++++ Listed entries
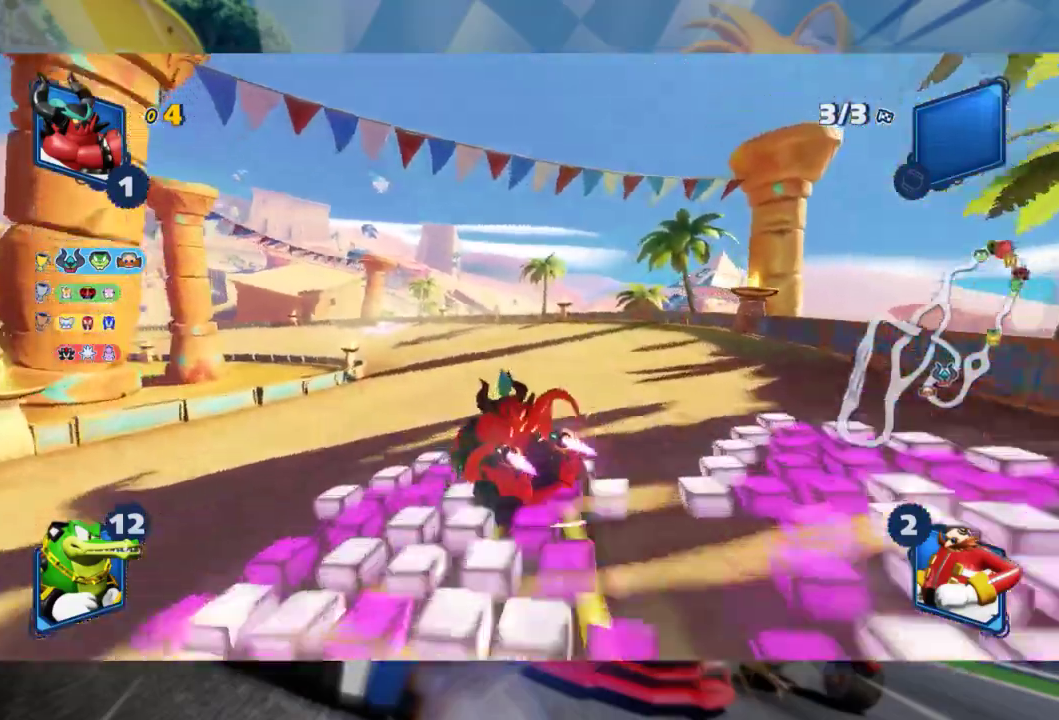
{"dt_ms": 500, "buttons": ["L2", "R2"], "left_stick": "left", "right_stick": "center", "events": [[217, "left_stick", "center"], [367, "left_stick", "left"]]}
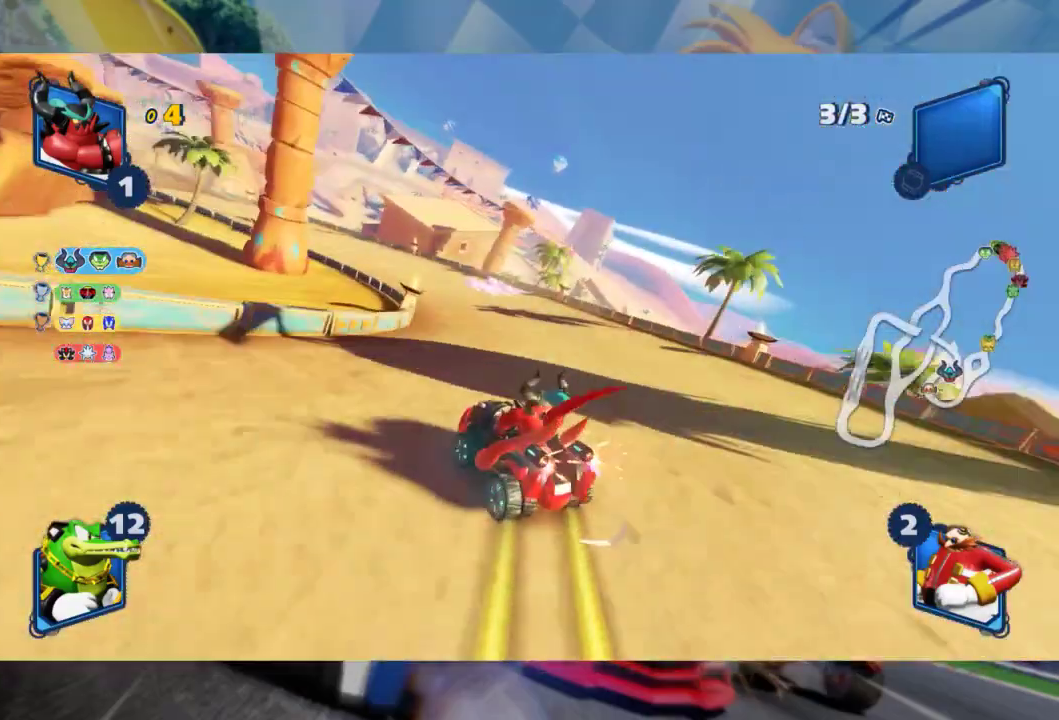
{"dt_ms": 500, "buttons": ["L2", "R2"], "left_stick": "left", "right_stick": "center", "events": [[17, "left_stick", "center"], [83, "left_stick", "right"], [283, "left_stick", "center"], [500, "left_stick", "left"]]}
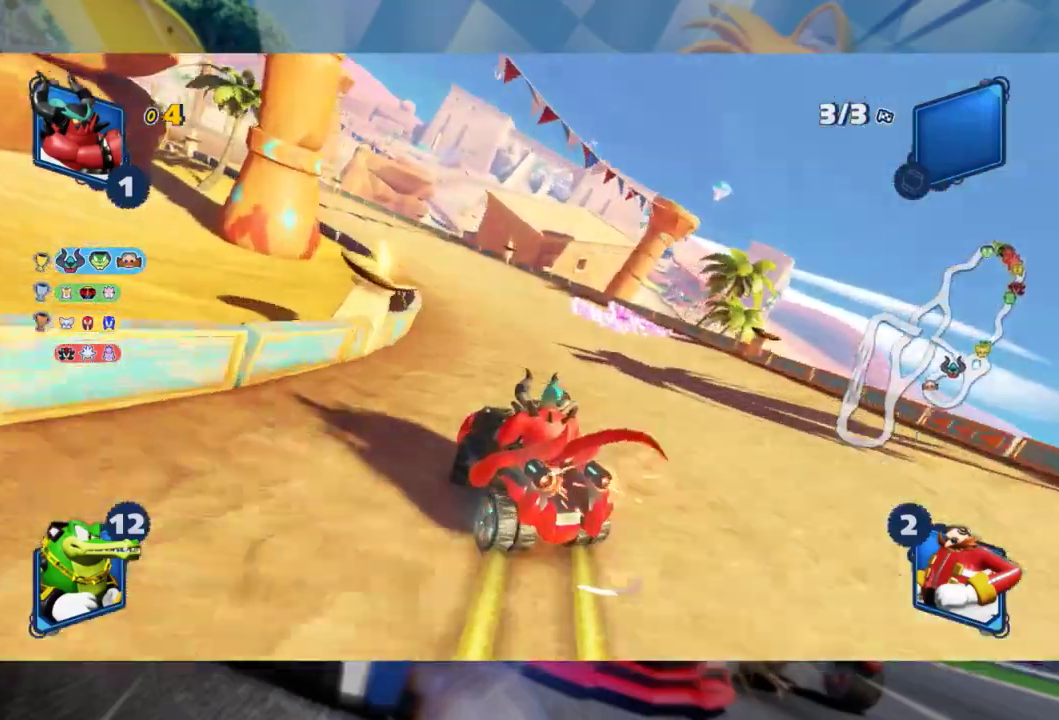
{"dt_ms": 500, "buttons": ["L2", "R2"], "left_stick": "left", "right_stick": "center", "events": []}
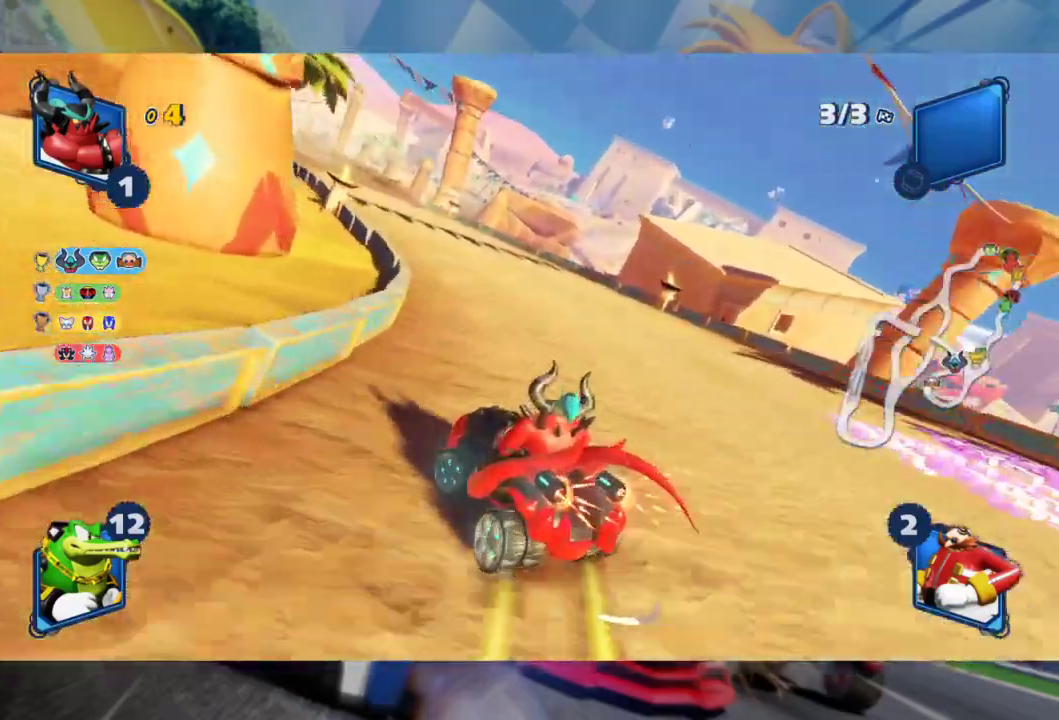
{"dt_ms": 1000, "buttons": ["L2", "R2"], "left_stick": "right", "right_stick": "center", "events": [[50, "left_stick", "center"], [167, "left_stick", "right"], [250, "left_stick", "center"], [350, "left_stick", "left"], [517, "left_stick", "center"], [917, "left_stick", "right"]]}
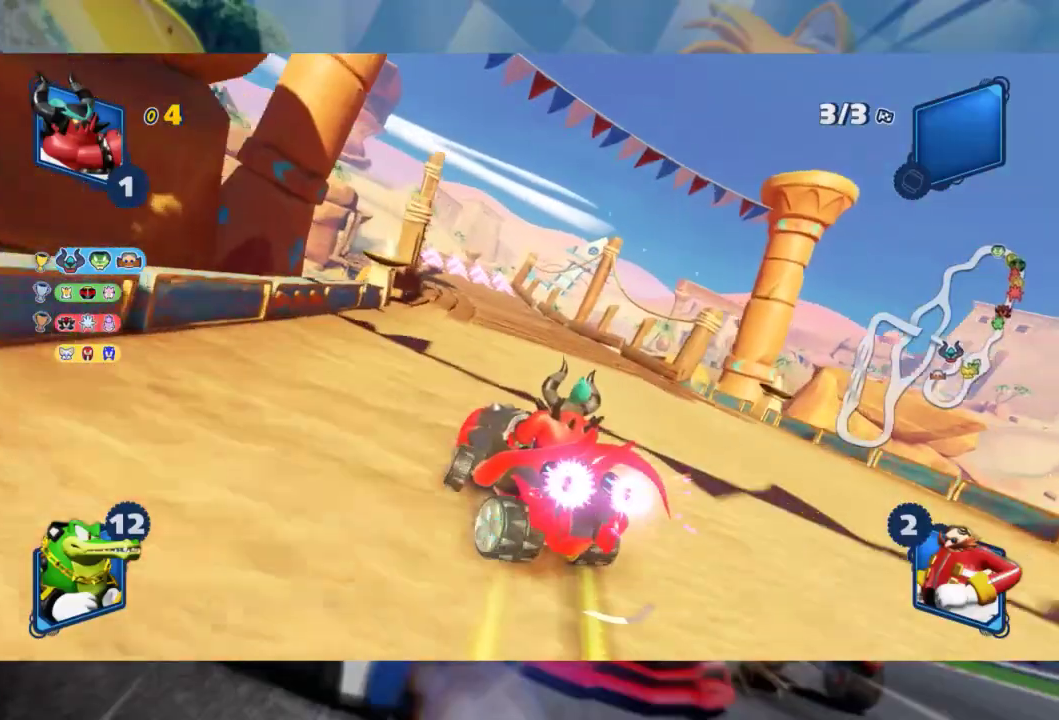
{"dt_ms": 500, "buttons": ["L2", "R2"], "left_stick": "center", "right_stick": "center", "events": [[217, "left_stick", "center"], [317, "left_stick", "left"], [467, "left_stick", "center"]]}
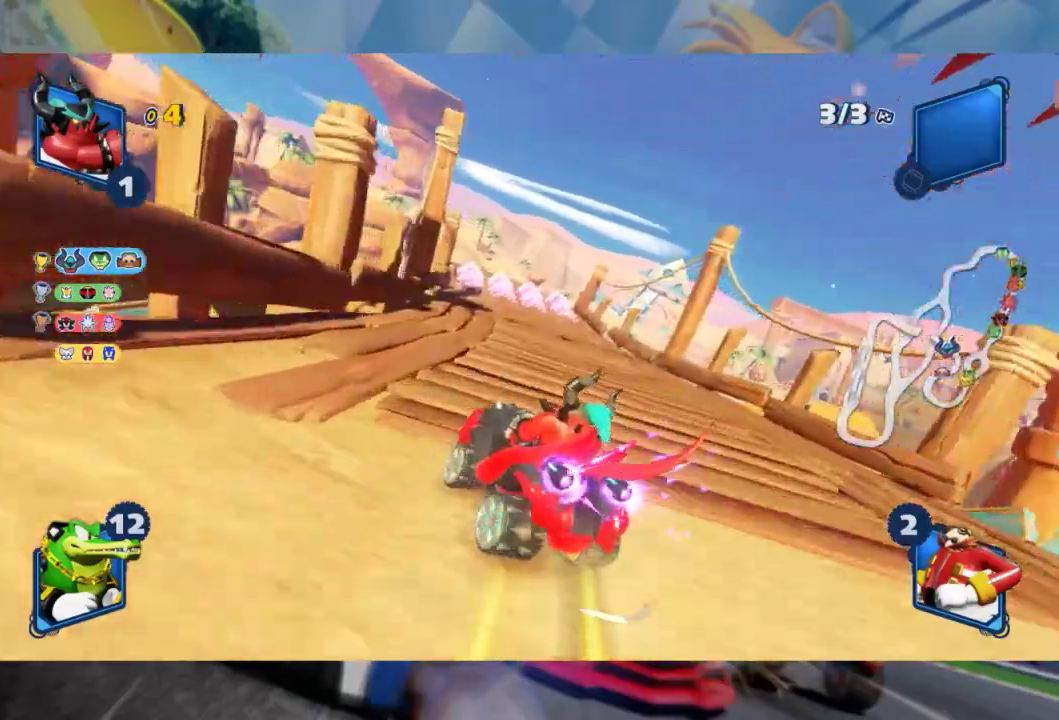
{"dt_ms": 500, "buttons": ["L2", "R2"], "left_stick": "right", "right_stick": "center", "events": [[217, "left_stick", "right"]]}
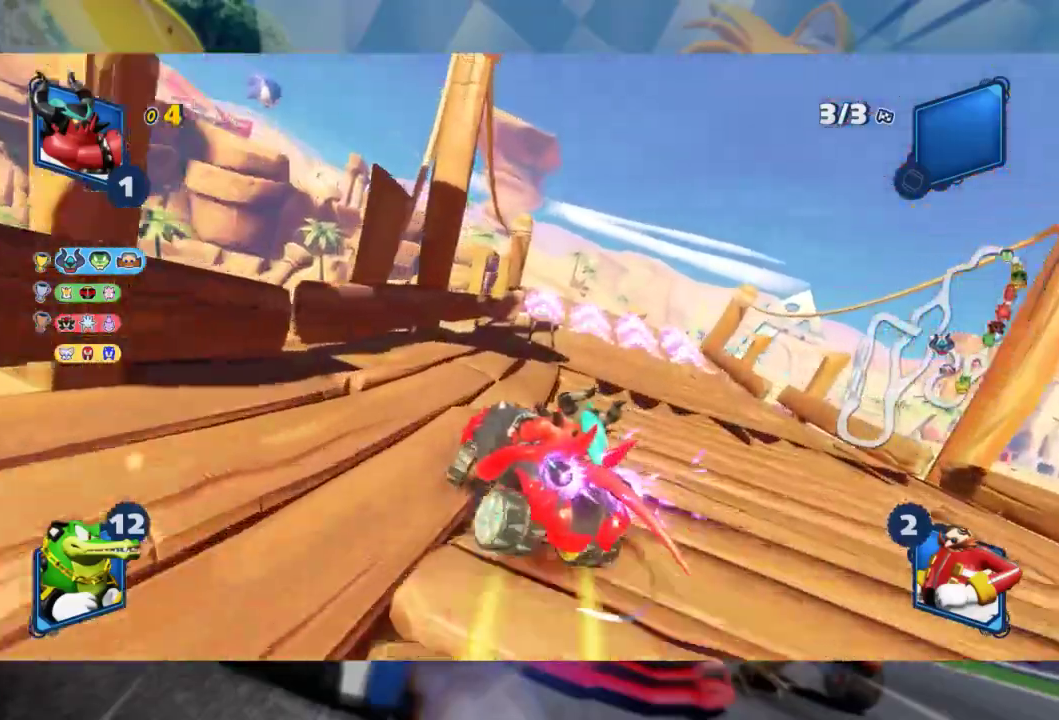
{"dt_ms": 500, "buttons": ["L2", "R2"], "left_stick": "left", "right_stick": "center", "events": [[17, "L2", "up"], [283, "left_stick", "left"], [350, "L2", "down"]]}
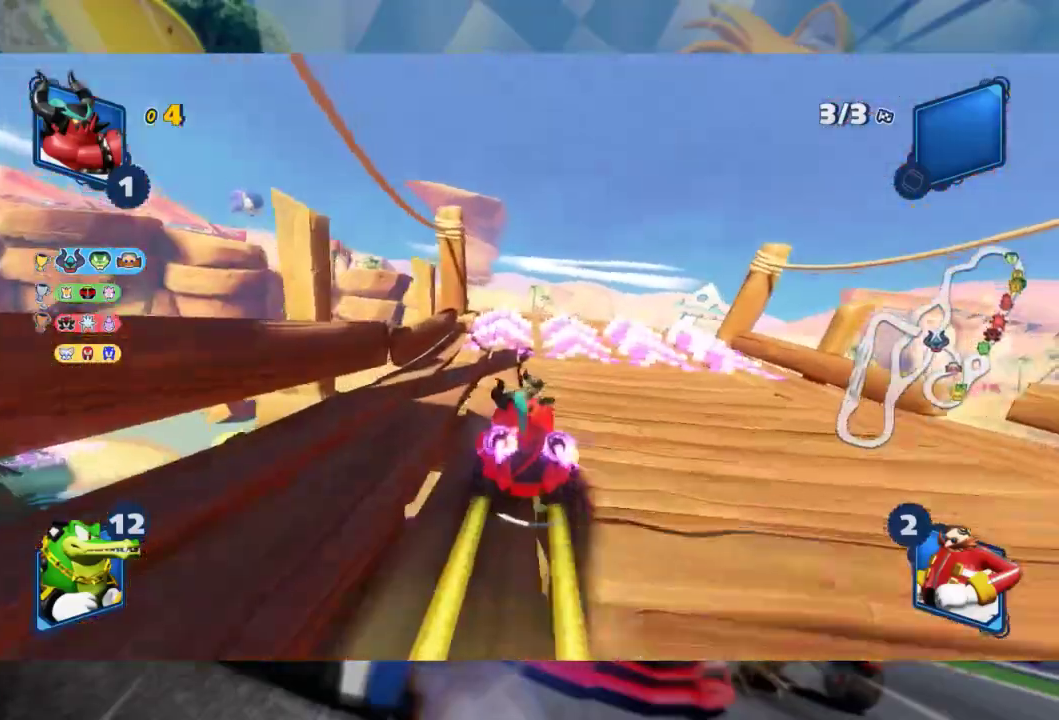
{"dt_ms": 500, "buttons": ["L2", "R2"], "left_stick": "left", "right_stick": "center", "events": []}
++++++++
**Aim of the exercise:** Give back all the records as they stand, but with no pictures in the copy.

**Task solution:**
{"dt_ms": 500, "buttons": ["L2", "R2"], "left_stick": "left", "right_stick": "center", "events": [[217, "left_stick", "center"], [367, "left_stick", "left"]]}
{"dt_ms": 500, "buttons": ["L2", "R2"], "left_stick": "left", "right_stick": "center", "events": [[17, "left_stick", "center"], [83, "left_stick", "right"], [283, "left_stick", "center"], [500, "left_stick", "left"]]}
{"dt_ms": 500, "buttons": ["L2", "R2"], "left_stick": "left", "right_stick": "center", "events": []}
{"dt_ms": 1000, "buttons": ["L2", "R2"], "left_stick": "right", "right_stick": "center", "events": [[50, "left_stick", "center"], [167, "left_stick", "right"], [250, "left_stick", "center"], [350, "left_stick", "left"], [517, "left_stick", "center"], [917, "left_stick", "right"]]}
{"dt_ms": 500, "buttons": ["L2", "R2"], "left_stick": "center", "right_stick": "center", "events": [[217, "left_stick", "center"], [317, "left_stick", "left"], [467, "left_stick", "center"]]}
{"dt_ms": 500, "buttons": ["L2", "R2"], "left_stick": "right", "right_stick": "center", "events": [[217, "left_stick", "right"]]}
{"dt_ms": 500, "buttons": ["L2", "R2"], "left_stick": "left", "right_stick": "center", "events": [[17, "L2", "up"], [283, "left_stick", "left"], [350, "L2", "down"]]}
{"dt_ms": 500, "buttons": ["L2", "R2"], "left_stick": "left", "right_stick": "center", "events": []}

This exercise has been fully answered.